EXERCISE » Copy the stretch of the GPU computing text from "Today we will" through "and general use.", switching "high-performance computing" to "large-scale computing".

Start of PAGE TEXT

Content for the HPC community and innovation enthusiasts: tutorials, news and press releases for users, engineers and administrators
- All News
- Aerospace & Defence
- Artificial Intelligence
- Cloud Platform
- E4 Various
- European Projects
- Kubernetes Cluster
What is GPU Computing?
Today we will talk about GPU Computing: what it is, what it is used for and why it is used in most high-performance computing operations as an accelerator, for data processing in science and general use.
Nowadays, GPUs (Graphic Processing Units), in fact, have become the reference elements for accelerating workloads in the High Performance Computing (HPC) field and for applications related to training and inference in the field of Deep Learning and Artificial Intelligence.
Technically, the GPU is a “coprocessor”, i.e. it works as a support for the CPU (Central Processor Unit), inside a computer, dedicating itself to operations that require the processing of graphic images. GPUs are now also used for general purpose operations (GPGPU – General Purpose Computing on GPU), in various fields, from scientific and research to financial, to name a few, where the processing of large amounts of data is required. Within the data center, GPUs allow, in fact, to support parallel computing: each server accelerated by a GPU replaces dozens of servers equipped with generic CPUs, providing a substantial increase in application throughput at lower costs.
The GPU accelerates applications that run on CPU, taking care of those portions of code that take longer to process, while everything else continues running on CPU. This improves the overall system performance.
What are GPUs for?
About twenty years ago, GPUs were mainly used for 3D graphics processing, especially in the gaming field. Soon, computer scientists realized the real potential of these computing systems. Now, graphics technology it is applied more extensively to an ever wider range of problems. GPUs today are more programmable than ever, giving the flexibility to accelerate a wide range of applications that go far beyond rendering traditional chart.

End of PAGE TEXT
Start of GIVEN INFORMATION

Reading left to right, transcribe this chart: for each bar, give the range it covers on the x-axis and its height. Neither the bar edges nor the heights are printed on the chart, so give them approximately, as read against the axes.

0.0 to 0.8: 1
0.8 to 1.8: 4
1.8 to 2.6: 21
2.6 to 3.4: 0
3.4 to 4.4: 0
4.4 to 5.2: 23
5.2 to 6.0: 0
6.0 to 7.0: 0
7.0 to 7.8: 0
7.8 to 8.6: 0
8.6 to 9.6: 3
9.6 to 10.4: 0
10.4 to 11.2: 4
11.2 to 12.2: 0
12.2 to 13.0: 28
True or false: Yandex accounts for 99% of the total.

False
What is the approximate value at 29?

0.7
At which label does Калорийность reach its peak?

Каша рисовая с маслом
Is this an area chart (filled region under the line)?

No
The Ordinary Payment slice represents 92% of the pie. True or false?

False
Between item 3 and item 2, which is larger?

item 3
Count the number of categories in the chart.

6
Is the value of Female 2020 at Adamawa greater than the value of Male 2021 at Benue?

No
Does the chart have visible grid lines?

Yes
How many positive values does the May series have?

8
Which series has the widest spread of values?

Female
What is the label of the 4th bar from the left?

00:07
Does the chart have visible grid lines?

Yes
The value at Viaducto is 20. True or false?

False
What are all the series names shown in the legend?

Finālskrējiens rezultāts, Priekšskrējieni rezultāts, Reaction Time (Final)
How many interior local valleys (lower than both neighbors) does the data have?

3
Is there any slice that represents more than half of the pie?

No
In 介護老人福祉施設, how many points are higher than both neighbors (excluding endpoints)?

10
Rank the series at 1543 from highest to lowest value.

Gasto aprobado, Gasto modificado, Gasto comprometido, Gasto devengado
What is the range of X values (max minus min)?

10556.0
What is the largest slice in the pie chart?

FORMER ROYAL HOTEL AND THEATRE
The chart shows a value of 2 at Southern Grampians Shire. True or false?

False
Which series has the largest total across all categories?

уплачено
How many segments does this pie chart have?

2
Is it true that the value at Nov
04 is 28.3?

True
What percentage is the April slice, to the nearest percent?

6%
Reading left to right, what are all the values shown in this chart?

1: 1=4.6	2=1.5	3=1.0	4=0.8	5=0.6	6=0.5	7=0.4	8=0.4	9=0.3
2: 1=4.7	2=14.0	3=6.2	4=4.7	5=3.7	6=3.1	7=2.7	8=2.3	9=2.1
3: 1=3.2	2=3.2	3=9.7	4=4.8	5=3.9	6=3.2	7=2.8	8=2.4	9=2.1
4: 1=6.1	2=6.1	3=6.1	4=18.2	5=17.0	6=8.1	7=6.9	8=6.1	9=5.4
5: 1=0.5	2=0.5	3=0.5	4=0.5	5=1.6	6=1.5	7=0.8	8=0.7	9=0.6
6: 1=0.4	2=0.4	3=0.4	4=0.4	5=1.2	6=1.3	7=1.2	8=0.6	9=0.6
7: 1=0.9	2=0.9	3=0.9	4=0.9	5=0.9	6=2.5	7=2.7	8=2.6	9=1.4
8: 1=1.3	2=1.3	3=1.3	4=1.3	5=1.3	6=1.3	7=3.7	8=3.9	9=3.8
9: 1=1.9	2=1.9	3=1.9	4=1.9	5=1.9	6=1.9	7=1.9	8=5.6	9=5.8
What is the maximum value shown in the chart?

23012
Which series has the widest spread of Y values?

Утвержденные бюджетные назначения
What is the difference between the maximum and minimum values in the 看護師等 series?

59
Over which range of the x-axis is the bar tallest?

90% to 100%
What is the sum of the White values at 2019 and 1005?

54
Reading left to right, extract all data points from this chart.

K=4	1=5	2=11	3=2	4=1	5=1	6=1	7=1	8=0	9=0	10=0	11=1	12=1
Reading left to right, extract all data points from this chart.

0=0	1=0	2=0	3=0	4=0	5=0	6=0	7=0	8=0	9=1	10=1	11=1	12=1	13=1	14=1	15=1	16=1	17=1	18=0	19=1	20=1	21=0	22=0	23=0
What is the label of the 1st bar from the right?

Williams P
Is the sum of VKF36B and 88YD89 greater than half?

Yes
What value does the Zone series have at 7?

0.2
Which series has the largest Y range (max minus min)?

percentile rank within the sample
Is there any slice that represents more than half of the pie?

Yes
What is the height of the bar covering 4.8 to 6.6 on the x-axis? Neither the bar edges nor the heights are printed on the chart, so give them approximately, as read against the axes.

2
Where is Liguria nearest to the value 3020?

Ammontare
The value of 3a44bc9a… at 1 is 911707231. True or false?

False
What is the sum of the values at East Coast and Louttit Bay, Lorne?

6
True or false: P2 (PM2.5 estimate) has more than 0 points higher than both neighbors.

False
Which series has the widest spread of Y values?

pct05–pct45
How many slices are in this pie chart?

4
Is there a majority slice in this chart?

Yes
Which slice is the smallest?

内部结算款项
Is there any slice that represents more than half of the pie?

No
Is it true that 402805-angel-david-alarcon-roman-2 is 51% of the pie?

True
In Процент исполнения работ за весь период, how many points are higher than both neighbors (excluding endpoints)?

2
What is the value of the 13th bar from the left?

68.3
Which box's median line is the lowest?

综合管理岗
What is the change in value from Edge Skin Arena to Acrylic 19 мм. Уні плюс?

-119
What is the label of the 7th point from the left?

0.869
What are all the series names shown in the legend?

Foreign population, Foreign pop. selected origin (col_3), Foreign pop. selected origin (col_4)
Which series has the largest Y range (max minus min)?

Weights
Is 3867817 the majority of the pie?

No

End of GIVEN INFORMATION

SOLUTION TO THIS PROBLEM »
Today we will talk about GPU Computing: what it is, what it is used for and why it is used in most large-scale computing operations as an accelerator, for data processing in science and general use.